======== LISTED ENTRIES ========
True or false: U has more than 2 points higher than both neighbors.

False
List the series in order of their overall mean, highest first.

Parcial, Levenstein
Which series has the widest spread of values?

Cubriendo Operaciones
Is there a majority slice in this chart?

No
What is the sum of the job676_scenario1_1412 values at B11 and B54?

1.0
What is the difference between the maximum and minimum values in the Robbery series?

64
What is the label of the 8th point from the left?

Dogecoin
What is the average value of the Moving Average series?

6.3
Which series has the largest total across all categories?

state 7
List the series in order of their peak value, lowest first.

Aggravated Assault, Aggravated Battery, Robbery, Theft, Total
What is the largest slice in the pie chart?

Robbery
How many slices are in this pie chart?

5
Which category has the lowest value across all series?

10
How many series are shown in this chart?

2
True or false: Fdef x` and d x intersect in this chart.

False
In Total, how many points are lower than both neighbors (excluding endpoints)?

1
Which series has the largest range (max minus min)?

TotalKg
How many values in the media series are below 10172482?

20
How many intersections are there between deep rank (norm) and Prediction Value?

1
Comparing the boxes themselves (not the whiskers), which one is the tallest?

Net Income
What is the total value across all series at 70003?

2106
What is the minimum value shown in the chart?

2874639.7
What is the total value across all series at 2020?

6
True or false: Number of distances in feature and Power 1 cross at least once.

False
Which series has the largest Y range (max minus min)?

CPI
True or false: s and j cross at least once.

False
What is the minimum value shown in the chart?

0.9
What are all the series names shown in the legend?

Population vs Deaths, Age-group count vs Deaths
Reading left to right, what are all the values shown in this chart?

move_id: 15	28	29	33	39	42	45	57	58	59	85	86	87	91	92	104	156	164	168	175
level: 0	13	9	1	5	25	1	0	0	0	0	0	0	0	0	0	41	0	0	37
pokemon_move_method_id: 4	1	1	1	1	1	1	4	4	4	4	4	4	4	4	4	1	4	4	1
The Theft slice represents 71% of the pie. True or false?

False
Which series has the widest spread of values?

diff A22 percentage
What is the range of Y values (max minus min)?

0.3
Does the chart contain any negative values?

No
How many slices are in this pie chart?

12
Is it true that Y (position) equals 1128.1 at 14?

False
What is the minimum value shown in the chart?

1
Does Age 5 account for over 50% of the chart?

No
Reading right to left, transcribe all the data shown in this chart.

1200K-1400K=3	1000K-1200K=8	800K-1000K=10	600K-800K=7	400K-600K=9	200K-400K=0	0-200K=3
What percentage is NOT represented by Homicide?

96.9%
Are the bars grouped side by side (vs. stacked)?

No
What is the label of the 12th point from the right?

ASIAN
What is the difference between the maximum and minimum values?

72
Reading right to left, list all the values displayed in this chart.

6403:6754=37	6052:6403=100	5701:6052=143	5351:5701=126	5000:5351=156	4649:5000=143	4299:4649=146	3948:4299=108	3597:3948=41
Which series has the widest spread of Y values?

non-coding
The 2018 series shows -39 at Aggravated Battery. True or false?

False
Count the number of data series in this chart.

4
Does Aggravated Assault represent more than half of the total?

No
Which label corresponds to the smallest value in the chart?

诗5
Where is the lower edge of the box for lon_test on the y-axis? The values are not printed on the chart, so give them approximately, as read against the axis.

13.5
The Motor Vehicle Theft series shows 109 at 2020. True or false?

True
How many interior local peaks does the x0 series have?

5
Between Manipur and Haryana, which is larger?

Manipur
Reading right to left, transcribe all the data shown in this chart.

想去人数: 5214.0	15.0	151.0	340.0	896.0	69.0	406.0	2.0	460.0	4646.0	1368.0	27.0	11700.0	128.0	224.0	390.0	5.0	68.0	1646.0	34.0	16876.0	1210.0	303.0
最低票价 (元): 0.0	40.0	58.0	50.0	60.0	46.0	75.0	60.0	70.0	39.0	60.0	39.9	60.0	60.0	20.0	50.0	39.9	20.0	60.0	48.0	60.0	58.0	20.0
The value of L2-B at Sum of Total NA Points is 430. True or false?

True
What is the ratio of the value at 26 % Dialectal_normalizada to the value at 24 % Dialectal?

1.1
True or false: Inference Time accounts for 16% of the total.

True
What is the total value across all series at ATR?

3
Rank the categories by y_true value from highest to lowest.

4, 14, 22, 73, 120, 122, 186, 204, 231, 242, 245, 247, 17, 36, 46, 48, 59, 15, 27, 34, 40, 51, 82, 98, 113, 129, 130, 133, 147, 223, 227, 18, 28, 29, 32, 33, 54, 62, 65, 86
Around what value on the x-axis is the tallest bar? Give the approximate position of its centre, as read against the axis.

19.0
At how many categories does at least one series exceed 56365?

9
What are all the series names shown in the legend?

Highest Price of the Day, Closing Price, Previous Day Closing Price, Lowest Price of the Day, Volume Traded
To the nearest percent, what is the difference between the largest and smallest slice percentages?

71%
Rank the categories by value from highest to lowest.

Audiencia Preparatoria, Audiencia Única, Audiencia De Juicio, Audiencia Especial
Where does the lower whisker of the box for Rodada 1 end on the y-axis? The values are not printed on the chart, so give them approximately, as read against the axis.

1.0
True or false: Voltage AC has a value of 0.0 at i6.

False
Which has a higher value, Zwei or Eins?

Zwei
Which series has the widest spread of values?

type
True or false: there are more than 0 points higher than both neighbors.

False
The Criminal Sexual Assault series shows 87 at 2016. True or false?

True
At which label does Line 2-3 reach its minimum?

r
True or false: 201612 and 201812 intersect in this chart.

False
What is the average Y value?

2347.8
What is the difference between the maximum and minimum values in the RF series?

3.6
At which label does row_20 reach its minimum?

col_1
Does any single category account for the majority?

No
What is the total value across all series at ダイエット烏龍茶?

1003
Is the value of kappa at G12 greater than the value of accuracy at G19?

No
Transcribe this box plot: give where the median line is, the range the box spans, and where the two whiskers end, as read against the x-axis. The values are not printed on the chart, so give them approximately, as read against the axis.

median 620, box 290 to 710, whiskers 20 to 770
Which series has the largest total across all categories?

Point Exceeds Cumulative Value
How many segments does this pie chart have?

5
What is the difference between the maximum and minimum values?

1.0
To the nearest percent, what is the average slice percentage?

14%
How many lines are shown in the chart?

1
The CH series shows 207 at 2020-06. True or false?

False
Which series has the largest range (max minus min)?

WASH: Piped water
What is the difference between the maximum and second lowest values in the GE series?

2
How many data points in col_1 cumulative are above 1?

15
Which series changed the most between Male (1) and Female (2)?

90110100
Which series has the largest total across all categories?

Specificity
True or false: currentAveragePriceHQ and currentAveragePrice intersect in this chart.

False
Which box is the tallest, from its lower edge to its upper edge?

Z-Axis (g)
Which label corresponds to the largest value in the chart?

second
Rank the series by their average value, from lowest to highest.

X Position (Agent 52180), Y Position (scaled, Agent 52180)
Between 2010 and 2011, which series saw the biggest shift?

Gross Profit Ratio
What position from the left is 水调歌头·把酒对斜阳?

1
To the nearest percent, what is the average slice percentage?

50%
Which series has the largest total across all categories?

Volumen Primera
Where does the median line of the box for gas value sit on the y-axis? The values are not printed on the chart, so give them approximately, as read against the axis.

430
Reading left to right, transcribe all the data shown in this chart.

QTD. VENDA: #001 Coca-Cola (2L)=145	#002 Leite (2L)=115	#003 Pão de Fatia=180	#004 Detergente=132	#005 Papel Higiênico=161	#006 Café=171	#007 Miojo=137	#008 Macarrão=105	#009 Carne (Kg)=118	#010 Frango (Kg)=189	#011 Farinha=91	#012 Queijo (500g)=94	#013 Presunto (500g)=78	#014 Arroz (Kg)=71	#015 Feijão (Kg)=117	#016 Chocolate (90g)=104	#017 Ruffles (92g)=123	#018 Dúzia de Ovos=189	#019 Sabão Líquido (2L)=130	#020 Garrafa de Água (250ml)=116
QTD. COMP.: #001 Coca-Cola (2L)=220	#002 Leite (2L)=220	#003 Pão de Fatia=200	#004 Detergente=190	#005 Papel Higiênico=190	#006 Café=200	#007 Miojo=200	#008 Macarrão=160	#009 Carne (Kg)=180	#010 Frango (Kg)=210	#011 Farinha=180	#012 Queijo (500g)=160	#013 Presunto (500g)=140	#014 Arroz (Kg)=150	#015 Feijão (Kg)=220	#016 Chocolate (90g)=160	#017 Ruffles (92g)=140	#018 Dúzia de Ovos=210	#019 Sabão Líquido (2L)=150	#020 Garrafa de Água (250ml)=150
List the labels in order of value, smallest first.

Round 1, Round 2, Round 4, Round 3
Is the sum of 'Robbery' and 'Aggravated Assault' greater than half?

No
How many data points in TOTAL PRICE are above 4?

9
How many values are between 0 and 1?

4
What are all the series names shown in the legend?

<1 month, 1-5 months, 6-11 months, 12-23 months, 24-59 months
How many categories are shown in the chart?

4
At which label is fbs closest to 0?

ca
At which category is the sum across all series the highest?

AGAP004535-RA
========
_TASK INSTRUCTIONS_:
Copy the listing word for word, from its first line down through the line containing "True or false: Fdef", with both of those lines included.

_EXERCISE ANSWER_:
True or false: U has more than 2 points higher than both neighbors.

False
List the series in order of their overall mean, highest first.

Parcial, Levenstein
Which series has the widest spread of values?

Cubriendo Operaciones
Is there a majority slice in this chart?

No
What is the sum of the job676_scenario1_1412 values at B11 and B54?

1.0
What is the difference between the maximum and minimum values in the Robbery series?

64
What is the label of the 8th point from the left?

Dogecoin
What is the average value of the Moving Average series?

6.3
Which series has the largest total across all categories?

state 7
List the series in order of their peak value, lowest first.

Aggravated Assault, Aggravated Battery, Robbery, Theft, Total
What is the largest slice in the pie chart?

Robbery
How many slices are in this pie chart?

5
Which category has the lowest value across all series?

10
How many series are shown in this chart?

2
True or false: Fdef x` and d x intersect in this chart.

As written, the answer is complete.